- [EXERCISE DESCRIPTION] Carry the short piece about Catherine and old age further, starting right after its last sentence.

- [PROVIDED TEXT]
____
Catherine and the Pits

Catherine, a neighbor encountered at a local restaurant, was obviously not feeling at the top of her game. At age 85, she appeared before us for the first time holding a cane, an instrument needed to help keep her balance. As she moved unsteadily toward the table where her husband, their niece, and she would sit, she muttered back at us: “Old age is the pits.”

Her sentiments, though far from original, shook something in me. Of late I have been experiencing some unexpected physical distress myself. Who could have expected a long dormant wisdom tooth to become infected at this stage of life? And why did that oral stirring lead to other irritating complications?

I t is not so much any single problem that gets to you but, as Catherine’s complaint implies, a succession of things. My age peers and those older than I often feel themselves caught in a irreversible sequence of ailments impossible to escape. If only I had not taken that fall, they think, or suffered that allergic reaction, things would be much better for me now.
____
- [Dataset entries]
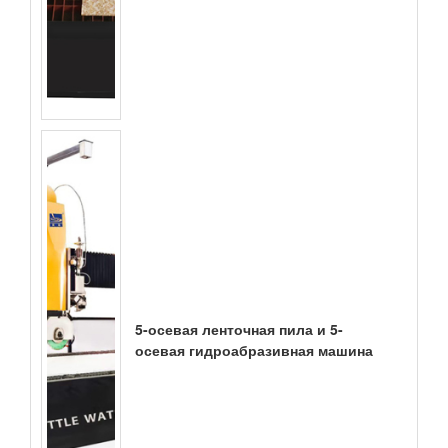
5-осевая ленточная пила и 5-
осевая гидроабразивная машина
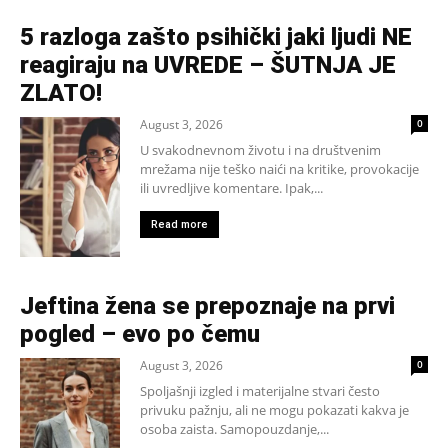
5 razloga zašto psihički jaki ljudi NE
reagiraju na UVREDE – ŠUTNJA JE
ZLATO!
August 3, 2026
0
U svakodnevnom životu i na društvenim
mrežama nije teško naići na kritike, provokacije
ili uvredljive komentare. Ipak,...
Read more
Jeftina žena se prepoznaje na prvi
pogled – evo po čemu
August 3, 2026
0
Spoljašnji izgled i materijalne stvari često
privuku pažnju, ali ne mogu pokazati kakva je
osoba zaista. Samopouzdanje,...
____
- [RESPONSE AREA]
Old age is indeed the pits for a whole lot of people. However, this simple statement does not get at the full range of later life. Being who we are is much more complicated than that. Along with the suffering of bodily existence there often comes the growth of a different perspective.

Surely Catherine herself takes a more nuanced approach to life than any one statement can convey. Even as she walked away, I could detect something jaunty behind her complaint. While expressing distaste for the small humiliations of advancing age, her smile suggested that she finds something appropriately ridiculous about the whole thing. At the risk of reading too much into a single gesture, I judged her to be looking at life in a larger perspective.

Catherine, I suspect, knows how later life, with all of its physical trials, is a time for appreciating the rich complexity of existence. Wife of a minister, mother to ten sons and daughters, she has done a lot of living. Her years have taken her through uncountable experiences that have left their mark. Probably she spends much time in her eighties laying hold of this richness that lies in the events of her earlier life and their meaning.

Like so many others, Catherine most likely sees later life as a favorable time for taking care of her soul. She would probably embrace the advice of  the writer Elizabeth Lesser: “We should cherish those moments when we have an awareness of our life being something more than it appears to be.”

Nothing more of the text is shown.